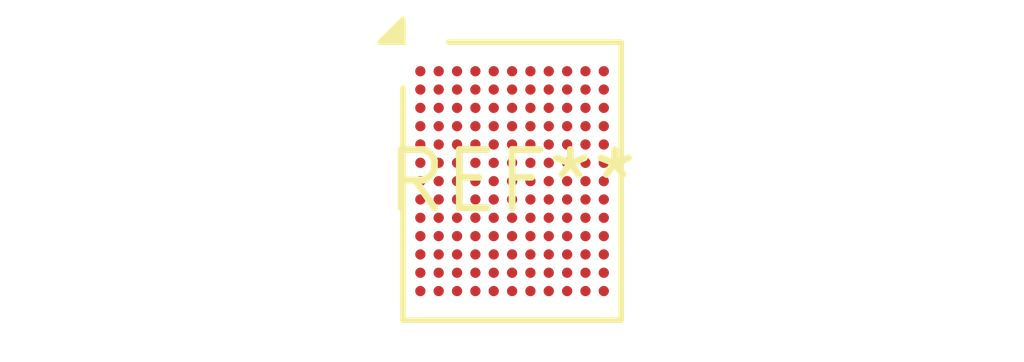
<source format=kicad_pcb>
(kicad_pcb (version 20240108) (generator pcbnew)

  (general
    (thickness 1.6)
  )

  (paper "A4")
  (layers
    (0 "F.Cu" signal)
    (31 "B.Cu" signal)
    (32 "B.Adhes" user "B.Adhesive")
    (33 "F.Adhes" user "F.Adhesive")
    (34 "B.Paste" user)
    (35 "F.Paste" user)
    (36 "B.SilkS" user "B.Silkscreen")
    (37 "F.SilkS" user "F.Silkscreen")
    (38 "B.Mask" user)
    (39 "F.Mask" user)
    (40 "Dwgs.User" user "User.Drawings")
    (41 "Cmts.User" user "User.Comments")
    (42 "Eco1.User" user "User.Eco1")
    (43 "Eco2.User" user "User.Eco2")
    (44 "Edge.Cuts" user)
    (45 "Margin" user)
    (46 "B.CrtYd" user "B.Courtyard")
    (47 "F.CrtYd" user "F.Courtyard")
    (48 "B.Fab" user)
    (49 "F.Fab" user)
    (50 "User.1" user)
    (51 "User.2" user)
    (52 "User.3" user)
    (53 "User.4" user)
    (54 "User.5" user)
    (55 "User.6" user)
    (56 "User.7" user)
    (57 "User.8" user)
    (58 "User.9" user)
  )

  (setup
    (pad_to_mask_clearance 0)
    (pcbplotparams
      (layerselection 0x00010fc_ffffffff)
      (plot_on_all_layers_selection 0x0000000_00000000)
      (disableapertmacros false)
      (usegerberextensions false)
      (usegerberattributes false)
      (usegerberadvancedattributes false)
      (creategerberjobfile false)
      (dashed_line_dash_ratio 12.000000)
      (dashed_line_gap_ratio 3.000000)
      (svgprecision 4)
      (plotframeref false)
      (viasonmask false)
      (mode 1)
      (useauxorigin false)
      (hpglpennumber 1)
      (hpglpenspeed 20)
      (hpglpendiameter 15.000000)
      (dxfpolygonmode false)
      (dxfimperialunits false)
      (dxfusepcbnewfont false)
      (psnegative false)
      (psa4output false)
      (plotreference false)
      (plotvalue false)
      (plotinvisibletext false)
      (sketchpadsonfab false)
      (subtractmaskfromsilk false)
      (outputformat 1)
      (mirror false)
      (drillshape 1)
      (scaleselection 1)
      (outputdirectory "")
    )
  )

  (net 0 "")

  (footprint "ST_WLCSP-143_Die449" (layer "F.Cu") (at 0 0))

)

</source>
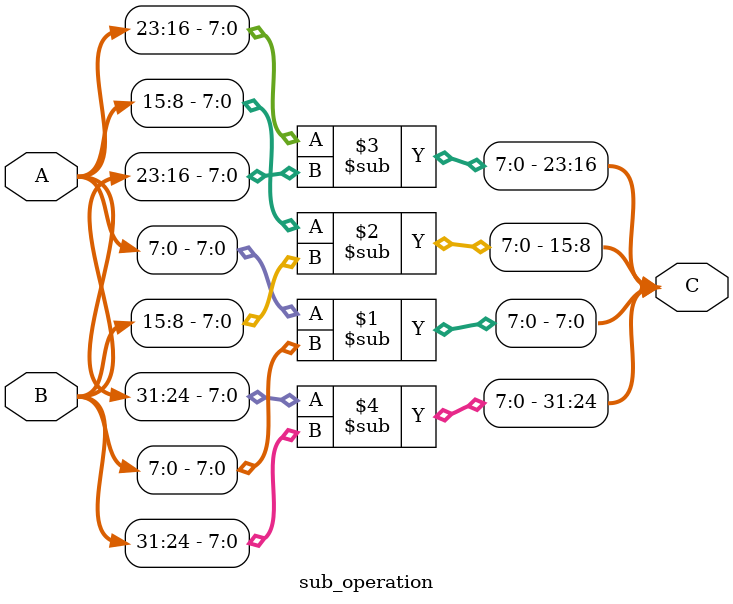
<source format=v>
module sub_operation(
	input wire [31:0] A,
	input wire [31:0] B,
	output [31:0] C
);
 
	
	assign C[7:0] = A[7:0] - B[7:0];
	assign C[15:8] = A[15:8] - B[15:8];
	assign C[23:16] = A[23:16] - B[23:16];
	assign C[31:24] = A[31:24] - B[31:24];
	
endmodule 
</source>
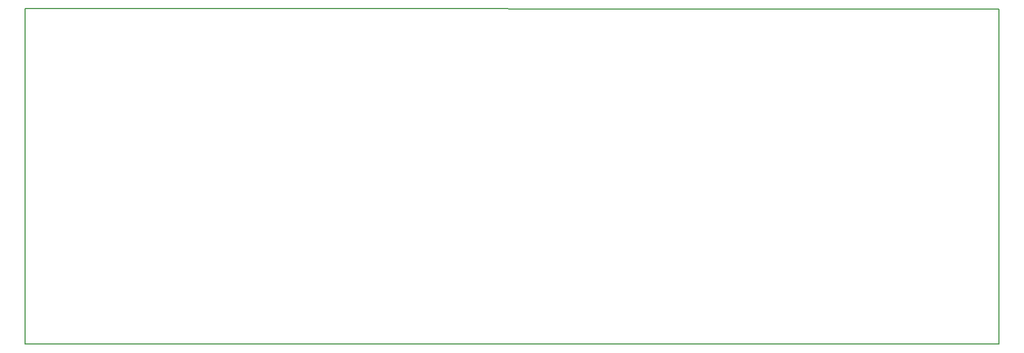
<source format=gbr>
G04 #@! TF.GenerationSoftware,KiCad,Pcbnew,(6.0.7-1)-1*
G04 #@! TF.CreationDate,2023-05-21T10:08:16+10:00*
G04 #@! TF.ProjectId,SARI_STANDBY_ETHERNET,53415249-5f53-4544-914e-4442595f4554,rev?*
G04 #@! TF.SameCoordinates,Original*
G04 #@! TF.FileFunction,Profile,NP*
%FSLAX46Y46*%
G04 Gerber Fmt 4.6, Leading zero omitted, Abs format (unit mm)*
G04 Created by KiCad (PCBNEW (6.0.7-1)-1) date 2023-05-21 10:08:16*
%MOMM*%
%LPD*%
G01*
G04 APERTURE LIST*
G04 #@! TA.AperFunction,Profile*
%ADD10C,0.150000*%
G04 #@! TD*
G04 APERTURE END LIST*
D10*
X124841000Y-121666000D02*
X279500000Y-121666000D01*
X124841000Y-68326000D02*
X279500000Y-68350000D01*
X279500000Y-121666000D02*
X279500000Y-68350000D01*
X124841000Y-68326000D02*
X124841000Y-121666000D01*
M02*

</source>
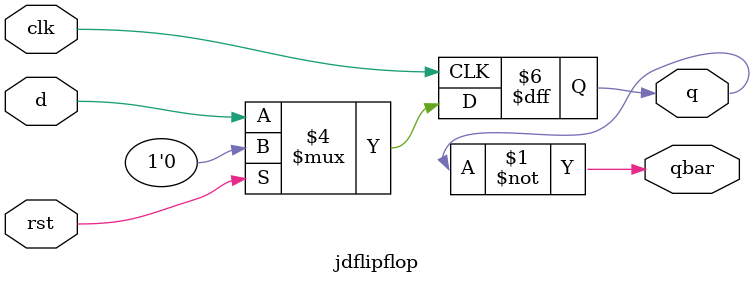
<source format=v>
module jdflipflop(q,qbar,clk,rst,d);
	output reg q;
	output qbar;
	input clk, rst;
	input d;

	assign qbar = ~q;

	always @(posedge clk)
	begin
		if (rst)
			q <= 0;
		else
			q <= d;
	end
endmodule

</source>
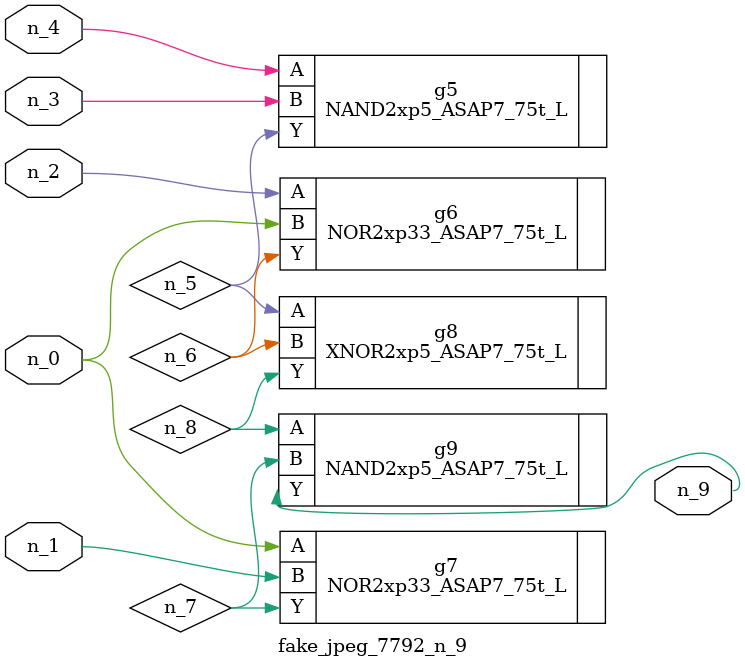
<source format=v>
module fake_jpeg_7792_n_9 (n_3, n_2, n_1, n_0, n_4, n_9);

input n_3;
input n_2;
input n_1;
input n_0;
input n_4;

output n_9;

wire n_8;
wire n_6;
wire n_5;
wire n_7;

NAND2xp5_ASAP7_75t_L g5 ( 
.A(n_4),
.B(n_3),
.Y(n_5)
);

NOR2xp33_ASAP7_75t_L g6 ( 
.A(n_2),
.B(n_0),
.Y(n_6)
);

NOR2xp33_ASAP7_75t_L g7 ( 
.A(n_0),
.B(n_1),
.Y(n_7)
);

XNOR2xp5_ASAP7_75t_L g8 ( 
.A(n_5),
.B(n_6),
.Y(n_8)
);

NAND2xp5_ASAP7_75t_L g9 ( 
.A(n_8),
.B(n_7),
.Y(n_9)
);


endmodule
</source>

○ ○ ○ ○ ○

What you should do - A faithful reproduction of every entry, with no pictures, is the expected answer.

Task answer -
<source format=kicad_pcb>
(kicad_pcb (version 20240108) (generator pcbnew)

  (general
    (thickness 1.6)
  )

  (paper "A4")
  (layers
    (0 "F.Cu" signal)
    (31 "B.Cu" signal)
    (32 "B.Adhes" user "B.Adhesive")
    (33 "F.Adhes" user "F.Adhesive")
    (34 "B.Paste" user)
    (35 "F.Paste" user)
    (36 "B.SilkS" user "B.Silkscreen")
    (37 "F.SilkS" user "F.Silkscreen")
    (38 "B.Mask" user)
    (39 "F.Mask" user)
    (40 "Dwgs.User" user "User.Drawings")
    (41 "Cmts.User" user "User.Comments")
    (42 "Eco1.User" user "User.Eco1")
    (43 "Eco2.User" user "User.Eco2")
    (44 "Edge.Cuts" user)
    (45 "Margin" user)
    (46 "B.CrtYd" user "B.Courtyard")
    (47 "F.CrtYd" user "F.Courtyard")
    (48 "B.Fab" user)
    (49 "F.Fab" user)
    (50 "User.1" user)
    (51 "User.2" user)
    (52 "User.3" user)
    (53 "User.4" user)
    (54 "User.5" user)
    (55 "User.6" user)
    (56 "User.7" user)
    (57 "User.8" user)
    (58 "User.9" user)
  )

  (setup
    (pad_to_mask_clearance 0)
    (pcbplotparams
      (layerselection 0x00010fc_ffffffff)
      (plot_on_all_layers_selection 0x0000000_00000000)
      (disableapertmacros false)
      (usegerberextensions false)
      (usegerberattributes false)
      (usegerberadvancedattributes false)
      (creategerberjobfile false)
      (dashed_line_dash_ratio 12.000000)
      (dashed_line_gap_ratio 3.000000)
      (svgprecision 4)
      (plotframeref false)
      (viasonmask false)
      (mode 1)
      (useauxorigin false)
      (hpglpennumber 1)
      (hpglpenspeed 20)
      (hpglpendiameter 15.000000)
      (dxfpolygonmode false)
      (dxfimperialunits false)
      (dxfusepcbnewfont false)
      (psnegative false)
      (psa4output false)
      (plotreference false)
      (plotvalue false)
      (plotinvisibletext false)
      (sketchpadsonfab false)
      (subtractmaskfromsilk false)
      (outputformat 1)
      (mirror false)
      (drillshape 1)
      (scaleselection 1)
      (outputdirectory "")
    )
  )

  (net 0 "")

  (footprint "ST_WLCSP-143_Die449" (layer "F.Cu") (at 0 0))

)

</source>
<source format=v>
module sub_operation(
	input wire [31:0] A,
	input wire [31:0] B,
	output [31:0] C
);
 
	
	assign C[7:0] = A[7:0] - B[7:0];
	assign C[15:8] = A[15:8] - B[15:8];
	assign C[23:16] = A[23:16] - B[23:16];
	assign C[31:24] = A[31:24] - B[31:24];
	
endmodule 
</source>
<source format=gbr>
G04 #@! TF.GenerationSoftware,KiCad,Pcbnew,(6.0.7-1)-1*
G04 #@! TF.CreationDate,2023-05-21T10:08:16+10:00*
G04 #@! TF.ProjectId,SARI_STANDBY_ETHERNET,53415249-5f53-4544-914e-4442595f4554,rev?*
G04 #@! TF.SameCoordinates,Original*
G04 #@! TF.FileFunction,Profile,NP*
%FSLAX46Y46*%
G04 Gerber Fmt 4.6, Leading zero omitted, Abs format (unit mm)*
G04 Created by KiCad (PCBNEW (6.0.7-1)-1) date 2023-05-21 10:08:16*
%MOMM*%
%LPD*%
G01*
G04 APERTURE LIST*
G04 #@! TA.AperFunction,Profile*
%ADD10C,0.150000*%
G04 #@! TD*
G04 APERTURE END LIST*
D10*
X124841000Y-121666000D02*
X279500000Y-121666000D01*
X124841000Y-68326000D02*
X279500000Y-68350000D01*
X279500000Y-121666000D02*
X279500000Y-68350000D01*
X124841000Y-68326000D02*
X124841000Y-121666000D01*
M02*

</source>
<source format=v>
module jdflipflop(q,qbar,clk,rst,d);
	output reg q;
	output qbar;
	input clk, rst;
	input d;

	assign qbar = ~q;

	always @(posedge clk)
	begin
		if (rst)
			q <= 0;
		else
			q <= d;
	end
endmodule

</source>
<source format=v>
module fake_jpeg_7792_n_9 (n_3, n_2, n_1, n_0, n_4, n_9);

input n_3;
input n_2;
input n_1;
input n_0;
input n_4;

output n_9;

wire n_8;
wire n_6;
wire n_5;
wire n_7;

NAND2xp5_ASAP7_75t_L g5 ( 
.A(n_4),
.B(n_3),
.Y(n_5)
);

NOR2xp33_ASAP7_75t_L g6 ( 
.A(n_2),
.B(n_0),
.Y(n_6)
);

NOR2xp33_ASAP7_75t_L g7 ( 
.A(n_0),
.B(n_1),
.Y(n_7)
);

XNOR2xp5_ASAP7_75t_L g8 ( 
.A(n_5),
.B(n_6),
.Y(n_8)
);

NAND2xp5_ASAP7_75t_L g9 ( 
.A(n_8),
.B(n_7),
.Y(n_9)
);


endmodule
</source>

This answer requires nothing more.